Hourly Basin to 6-hourly Basin interpolation

  1. Hourly aggregation to 6-hourly time intervals (00:00 06:00 12:00 18:00 UTC) is performed in FEWS using the:

    These data have a set expiry.

  2. Export 6-hourly, basin-interpolated $P_\text{HRDPA}, T_a, p_a, r, u$ to NetCDF.

    yyyyMMddHHmm-6hourlyBasin.nc

    to be altered to $P_\text{HRDPA}, P_R, P_S, T_a, p_a, r, u, E_a$

6-hourly Precipitation to Basins

The 6-hourly CaPA-RDPA precipitation $(P)$ field is a gridded raster that is routinely scraped of open web resources and proportioned to the sub-watersheds using our ORMGP-FEWS system, using the Interpolation: SpatialAverage transformation.

Rainfall-snowfall parsing

The CaPA-RDPA data are collected in their 6-hourly steps are both used on their own and are aggregated to daily precipitation accumulations.
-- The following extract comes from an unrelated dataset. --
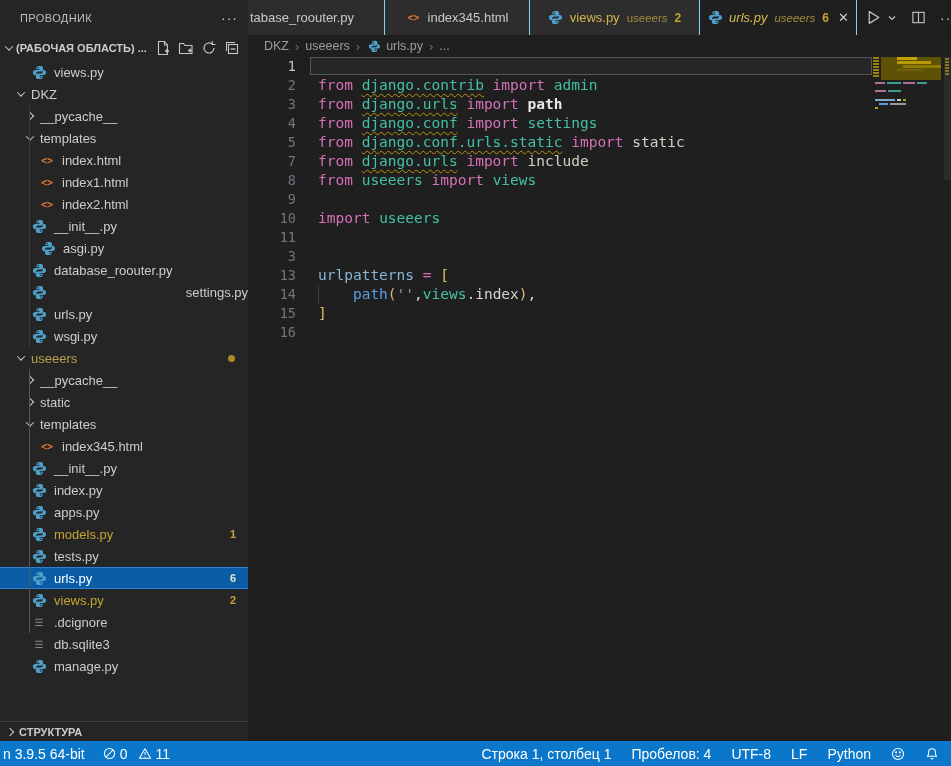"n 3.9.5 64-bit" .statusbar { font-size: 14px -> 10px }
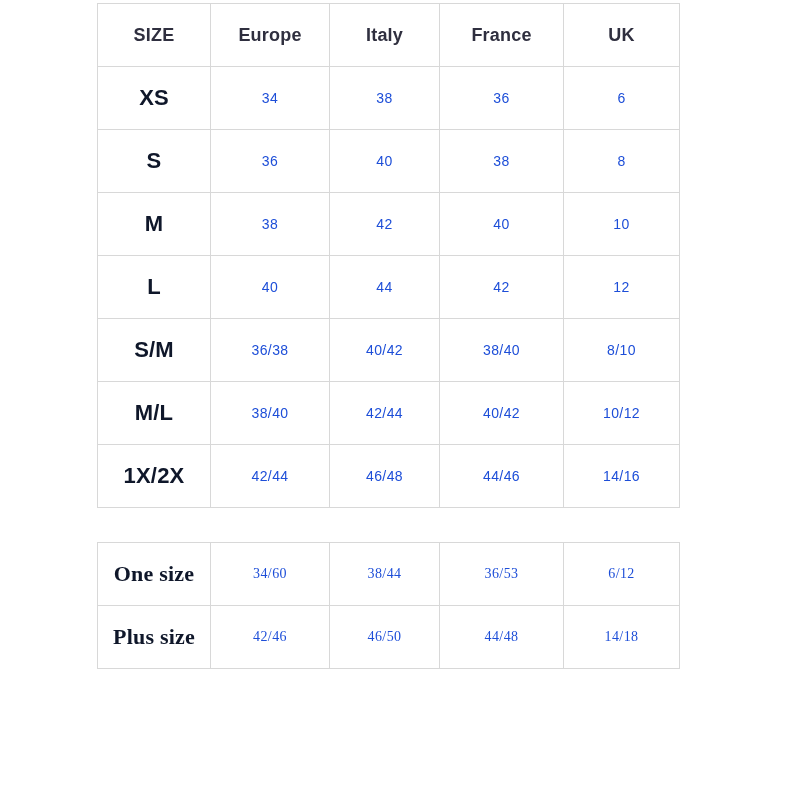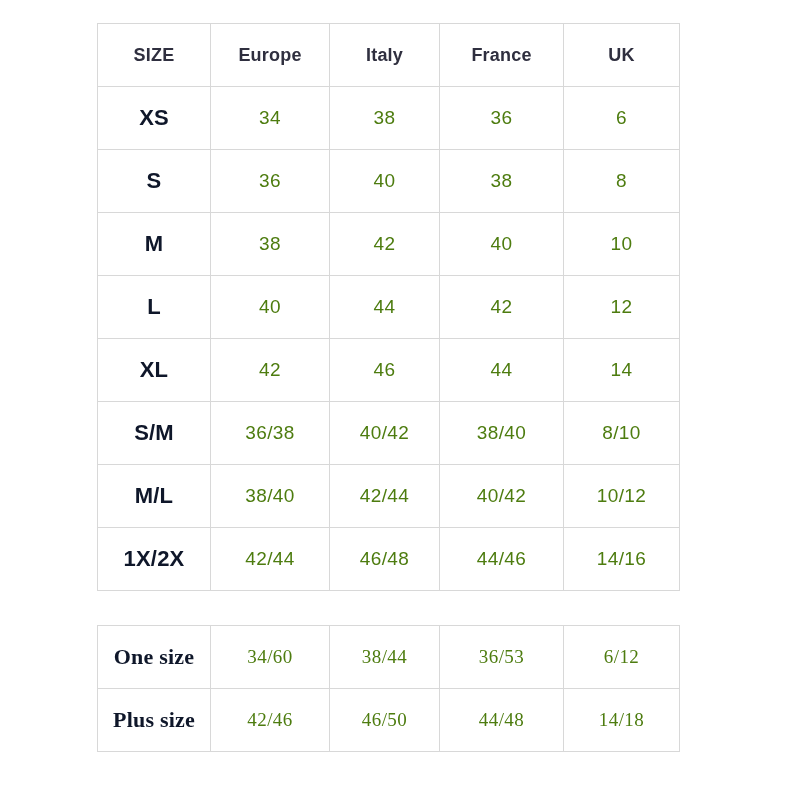"SIZE" .page { margin-top: 20px -> none }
The precipitation fields are proportioned into rainfall and snowfall amounts using an “optimized critical temperature” approach where precipitation fields are proportioned into rainfall and snowfall amounts. Optimization determines a critical temperature $ (T_\text{crit}) $ for every “water year”, where:

\[\text{Rainfall}= \begin{cases} \text{Precipitation}, & \overline{T}>T_\text{crit}\\ 0 & \text{otherwise}, \end{cases}\] \[\text{Snowfall}= \begin{cases} \text{Precipitation}, & \overline{T}\leq T_\text{crit}\\ 0 & \text{otherwise}. \end{cases}\]

An optimization routine is employed to determine $ T_\text{crit} $ such that total snowfall converges with total snowmelt independently for every winter season to ensure minimal deviation from total precipitation.
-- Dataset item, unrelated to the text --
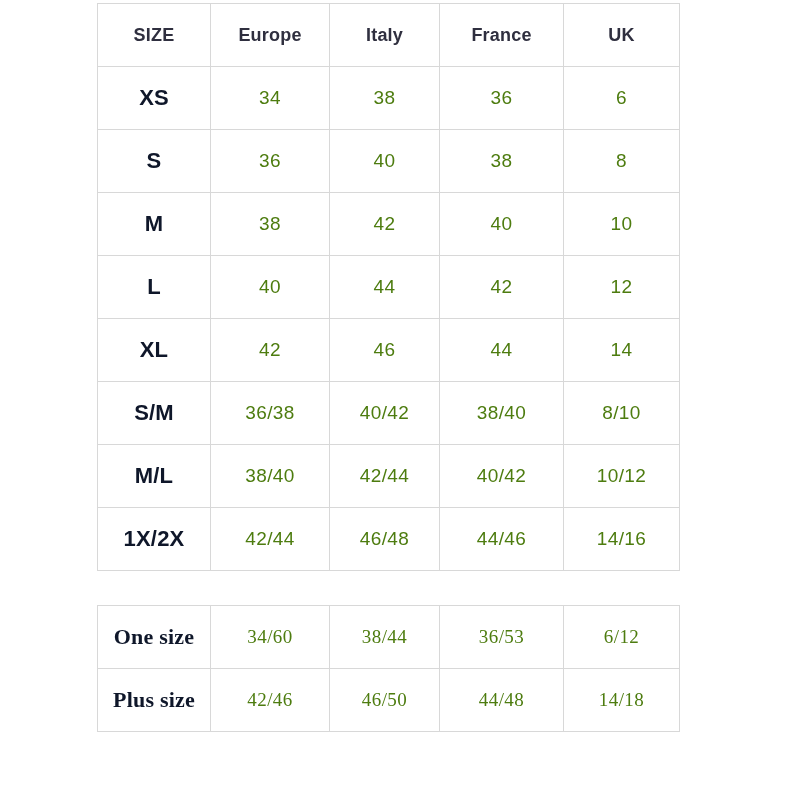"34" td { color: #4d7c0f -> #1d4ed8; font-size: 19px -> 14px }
Spatial interpolation vs. DAS

A common question on the data assimilation systems (DAS) data employed by the ORMGP is how they compare to interpolated point data. In particular, we have met resistance to the use of CaPA-RDPA data as it has been known to disagree at times with point observations. But this is an unfair comparison as one should really expect every pixel of the CaPA field to be derived without uncertainty.

The use of these distributed products at the ORMGP are to provide an idea of precipitation as it covers our entire 30,000 km² jurisdiction. Comparisons of point stations to these fields fail to take in account the issue of how one should interpolate the point stations over space, as is always required prior to hydrologic modelling, for instance.
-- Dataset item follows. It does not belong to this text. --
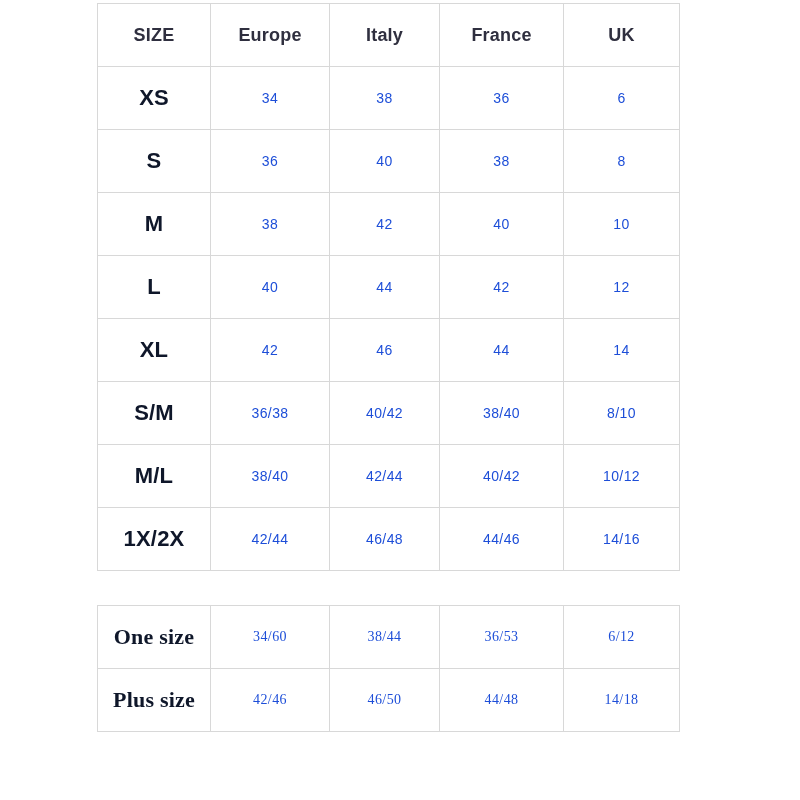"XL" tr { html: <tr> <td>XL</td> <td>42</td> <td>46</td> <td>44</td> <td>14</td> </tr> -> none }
So, in addition to comparing point stations (which themselves as known to be ±5% in error–Legates and DeLiberty, 1993–and many don’t record trace amounts less than 0.2 mm per hour), one should also be comparing how a field interpolated for point stations compare with CaPA-RDPA.

Below shows a figure comparing CaPA vs. interpolated station data over the past 10 years of 6-hourly accumulations at time when precipitation was observed by either dataset. Station data are interpolated using the nearest neighbour approach. Both fields are then averaged over the 30,000 km² ORMGP jurisdiction.

It’s clear that for the most part, the 2 approaches are in agreement to within ±2 mm per day; 1:1 line shown in red. Major discrepancies (circled red) occur when heavy rainfall events are measured at individual stations and the interpolation scheme over exaggerates the extent of the intense storm, which in southern Ontario tends to be convective (i.e., small extent) in nature. This is the problem we are trying to overcome as it appears that inadequate estimates of spatial distributions can be a greater source of error than the accuracy of any particular CaPA-RDPA pixel.

References

Legates, D.R., DeLiberty, T.L. 1993. Precipitation measurement biases in the United States. – JAWRA Journal of the American Water Resources Association, 29(5), 855–861.

Novák, V., 2012. Evapotranspiration in the Soil-Plant-Atmosphere System. Springer Science+Business Media Dordrecht. 253pp.